TRECHO ESCOLHIDO
——

Após amadurecimento da ideia iniciei o longo caminho de preparação, recolhendo informação, delineando uma estratégia e escolhendo a data. Sabia, da leitura de crónicas de outros participantes, que um dos grandes problemas, para além da altimetria, seria o calor estival. Numa primeira abordagem pensei em oferecer-me este passeio pelo meu aniversário, ainda no final de outubro de 2015, mas o organizador desaconselhou completamente a data, face às grandes variações meteorológicas decorrentes das altitudes atingidas.

A data escolhida recaiu assim sobre a ponte do 10 de junho de 2016, para reduzir o consumo de dias de férias. O caminho, e a espera, foram longos mas bem ocupados. Escolher a hora de saída, onde dormir, o que levar… Pareceu-me evidente a necessidade de reduzir o peso, donde a opção pela bicicleta de carbono, com carga tão aligeirada quanto possível. Os passeios foram sendo orientados para percursos com maior altimetria (60km/1000m; 90km/1500m, até atingir um quarto da distância, 150km/3000m) e os alojamentos foram reservados com grande antecedência.

——

DADOS FORNECIDOS
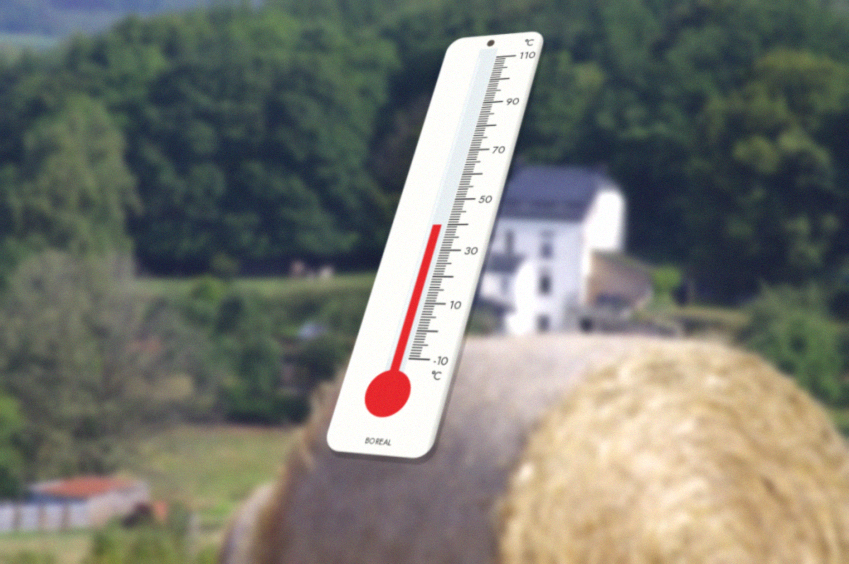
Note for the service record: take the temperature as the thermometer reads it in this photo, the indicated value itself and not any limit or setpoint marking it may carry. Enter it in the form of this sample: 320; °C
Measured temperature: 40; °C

——

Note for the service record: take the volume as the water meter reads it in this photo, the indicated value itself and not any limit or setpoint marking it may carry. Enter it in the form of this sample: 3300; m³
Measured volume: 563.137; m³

——

O QUE FAZER
Diga se cada afirmação abaixo está de acordo com o trecho sobre a preparação do passeio de bicicleta, respondendo sim ou não e citando as palavras do trecho que decidem.
1. A primeira ideia era fazer o passeio no aniversário, no fim de outubro de 2015.
2. O organizador achou boa a data de outubro.
3. Os alojamentos foram reservados em cima da hora.

RESPOSTA
1. Sim: "Numa primeira abordagem pensei em oferecer-me este passeio pelo meu aniversário, ainda no final de outubro de 2015"
2. Não: "o organizador desaconselhou completamente a data"
3. Não: "os alojamentos foram reservados com grande antecedência"